20. Melba Moore - The Magic Touch
This is another of those tracks that are synonymous to me with the "function suite" of pubs in central Scotland in the late 80s. The Magic Touch was an unreleased master from 1967 and the original version of the song recorded by the Bobby Fuller Four. It amazes me that some inept record executive could deem this unworthy of release. Thank god for Ady Croasdell who resurrected this and also all of the other crate diggers who have found tracks. Moore was just fifteen when she recorded this by the way!
19. Gene Chandler - There Was A Time.
Gene Chandler manages to out do Soul Brother #1 on this, for me the Duke's best performance on vinyl from 1968. A furiously paced record that like Paul Mason I have never successfully been able to follow on the dance floor. About as far removed from The Duke Of Earl as it's possible to get.
18. Al Wilson - The Snake
The smell of two stroke is strong on this release as well. Oscar Brown Jnr's tell of a "silly woman" and a snake is probably Ls favourite soul track and one that was popular with the members of the LSC (Lanarkshire Scooter Club) back in the day. I love the sound of the guitar in this track and also Wilson's vocal delivery. A classic.
17. Margie Joseph - One More Chance.
This one just oozes class, that brass! One More Chance was produced for Stax offshoot Jolt by Willie Tee in 1969 but again failed to set the heather on fire. Joseph went on to have a fairly successful career in the 70s and then giving up music but returned to recording with a gospel album in 2006.
16. The Carstairs - It Really Hurts Me Girl.
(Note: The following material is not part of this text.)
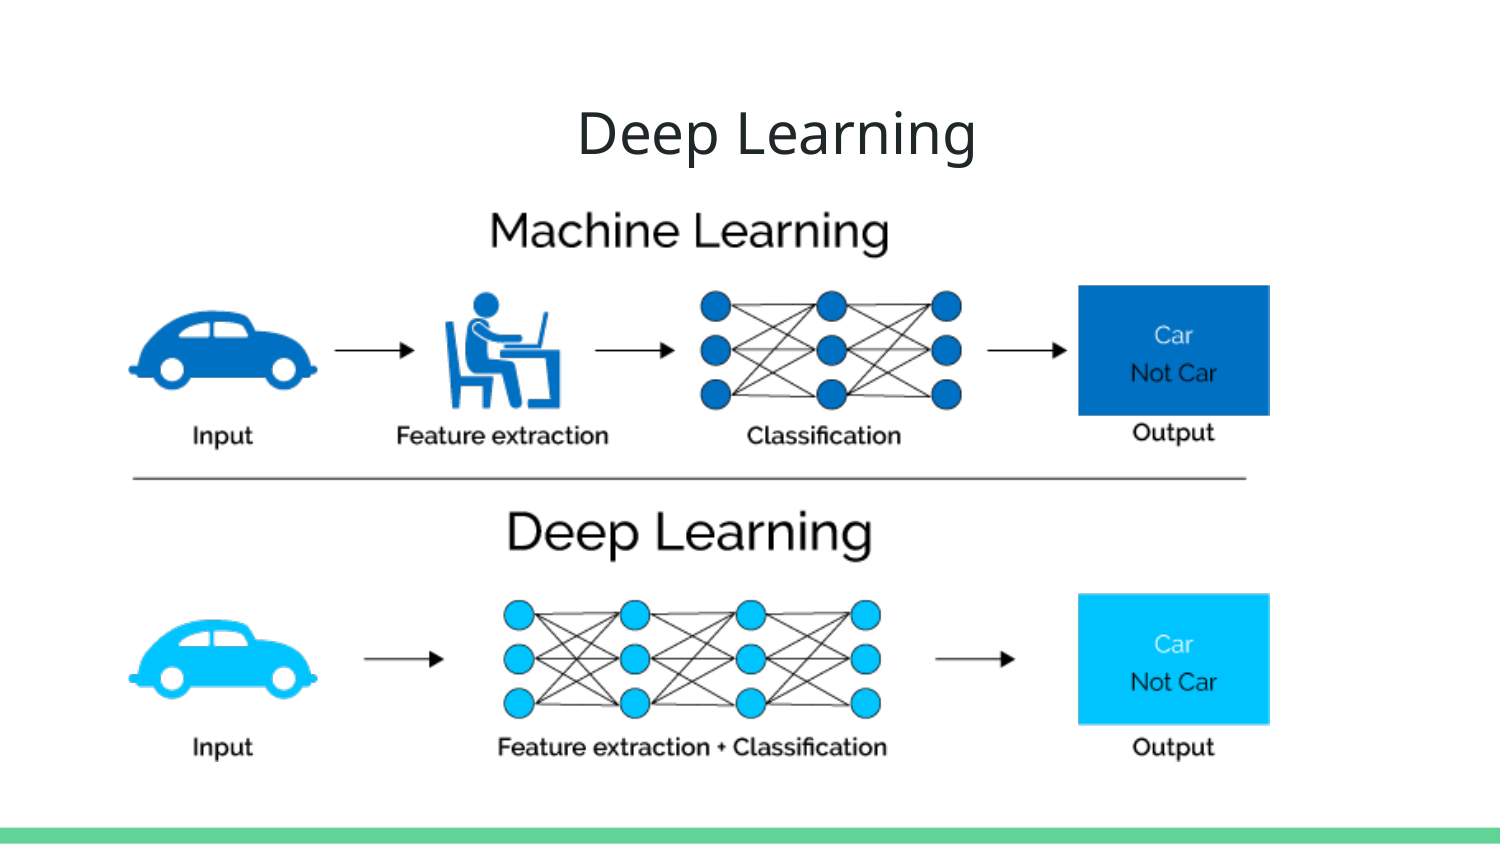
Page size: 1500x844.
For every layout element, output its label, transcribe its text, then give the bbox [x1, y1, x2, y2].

From the group with the same name as the Lanarkshire village where the State Penitentiary and the East coast/West Coast junction for trains from England are located. This was practically a new release when Ian Levine heard it on a radio station when on holiday in Miami. Of course he sought out the record brought it back to the UK played it at the Mecca and the rest is history. This is the tune that ushered in a new era in northern soul with the emphasis changing from the stompers to a more subtle sound. Another of the tracks from that Inferno album.